Only for the indiscretion in talking about it to someone who was not, as it turned out, a friend, after all. ”
He shook his head at that and had the look of someone who might have laughed, if they were the laughing kind. If he was actually the picture they trotted out and claimed was him. “You think this is a mark in your favor, do you?”
“I do.” When his storm-tossed eyes slammed into her, she managed to shrug. “You are a very wealthy man. I’m sure you have more yes-men than you know what to do with. La Paloma liked the fact that this is not a role I know how to play.”
“Neither does Paloma herself,” he muttered.
It did occur to her then that they were standing here, outside a restaurant, in weather cold enough to keep everyone else safely and firmly indoors. There were no staff, no guests, anywhere nearby. They were as close to alone as it was possible to be in a fully booked-out hotel.
Something she couldn’t stop thinking about, feverishly, when he stepped toward her as if he was about to—
But he didn’t do it. He didn’t put his hands on her. He didn’t lean in any closer. He didn’t so much as graze her with a stray finger, yet her entire body reacted as if he’d plugged her directly into an electrical outlet, like one of the bare trees strung with lights around them.
Worse than that, since she was standing here in the cold with nothing resembling a coat, she was fairly certain that he could see every last reaction her body had to all those things he didn’t do.
Something simmered, there in that dark gaze of his. She thought she saw something awfully close to triumph, but then he stepped away again.
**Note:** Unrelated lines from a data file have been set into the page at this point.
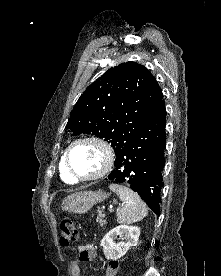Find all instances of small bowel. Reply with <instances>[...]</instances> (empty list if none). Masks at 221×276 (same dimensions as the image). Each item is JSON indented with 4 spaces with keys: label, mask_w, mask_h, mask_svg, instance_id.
Instances as JSON below:
<instances>
[{
    "label": "small bowel",
    "mask_w": 221,
    "mask_h": 276,
    "mask_svg": "<svg viewBox=\"0 0 221 276\" xmlns=\"http://www.w3.org/2000/svg\"><path fill=\"white\" fill-rule=\"evenodd\" d=\"M79 261H93L96 257L94 247L91 244L81 245L78 248ZM72 276H81V270L78 261H73L70 265Z\"/></svg>",
    "instance_id": "c3829d8e"
}]
</instances>
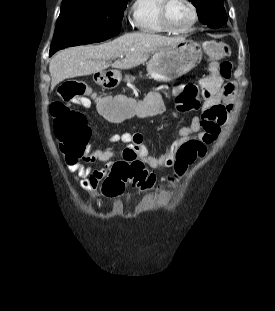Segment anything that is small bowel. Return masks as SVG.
Masks as SVG:
<instances>
[{"label": "small bowel", "mask_w": 275, "mask_h": 311, "mask_svg": "<svg viewBox=\"0 0 275 311\" xmlns=\"http://www.w3.org/2000/svg\"><path fill=\"white\" fill-rule=\"evenodd\" d=\"M201 86L204 95V101L200 108L201 116H194L189 125L179 127L175 139L166 145L161 155L150 154L148 147L144 144L143 135L139 132L115 133L109 138V143L127 145V148L122 150L124 161L139 160L149 168L157 169L171 167L176 160L181 144L190 137L195 136L206 143L212 142L220 133L232 110L236 85L233 82L224 83L221 76L212 73L202 80ZM77 105L90 106V104ZM197 106L187 100L177 102L176 110L172 114L177 118L182 112H196ZM208 137L213 138L210 141ZM118 161L122 160L117 159L116 151L112 146L105 149L87 148L80 157L67 158L66 167L84 190L94 193ZM96 162L104 163V165L102 167L87 165ZM101 191L103 193L102 188Z\"/></svg>", "instance_id": "obj_1"}]
</instances>
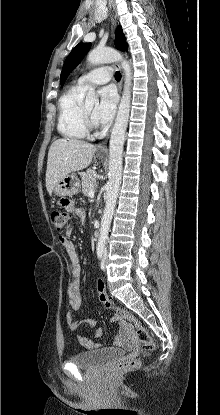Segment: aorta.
<instances>
[{"label":"aorta","mask_w":220,"mask_h":415,"mask_svg":"<svg viewBox=\"0 0 220 415\" xmlns=\"http://www.w3.org/2000/svg\"><path fill=\"white\" fill-rule=\"evenodd\" d=\"M87 61L91 65L120 62L125 74L124 90L109 143V181L106 185V205L101 220L99 236V244H105L121 184L124 136L130 114L132 72L129 62L123 59L122 55L112 48H97L90 51L87 56ZM98 102V96L94 88L90 87L85 98V103L89 105L97 104Z\"/></svg>","instance_id":"obj_1"}]
</instances>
And the spell was broken.
Hannah told herself she was relieved.
“I’ll take that under advisement,” he growled at her, and then set off for the main building at a pace that had her very nearly running to keep up.
And later, at home, after she’d settled Dominic into bed, she found she dreamed up a hundred different endings to that interaction. All of them involving his mouth on hers, or other tender parts of her body.
That was the trouble. She remembered entirely too well what it was like to lose herself in him. She remembered the particular wildfire of his touch and the way he seemed to read and understand every single one of her body’s responses.
Alone in bed in her cottage, snuggled down deep beneath the covers, she shivered. She fluttered.
More than once.
And then, as the days grew shorter and darker still, the real holiday bustle began.
Hannah had to trade in her intimidating heels for boots that she could wear to trample over the field at the base of the hill where they were setting up the hotel’s own Christmas market.
It was this part of their so-called Christmas Jubilee that Hannah was the most proud.
She had pitched it to La Paloma herself, having been so entranced by the winter markets all over Europe—particularly in Florence—and was sure that the hotel could do something exciting.
She was overseeing the setting up of the many booths on the morning the market began, happily wearing layers against the cold, when she became aware of that same brooding presence, right there at her shoulder.
“I have never understood the appeal of a Christmas market,” Antonluca told her flatly when she looked over at him.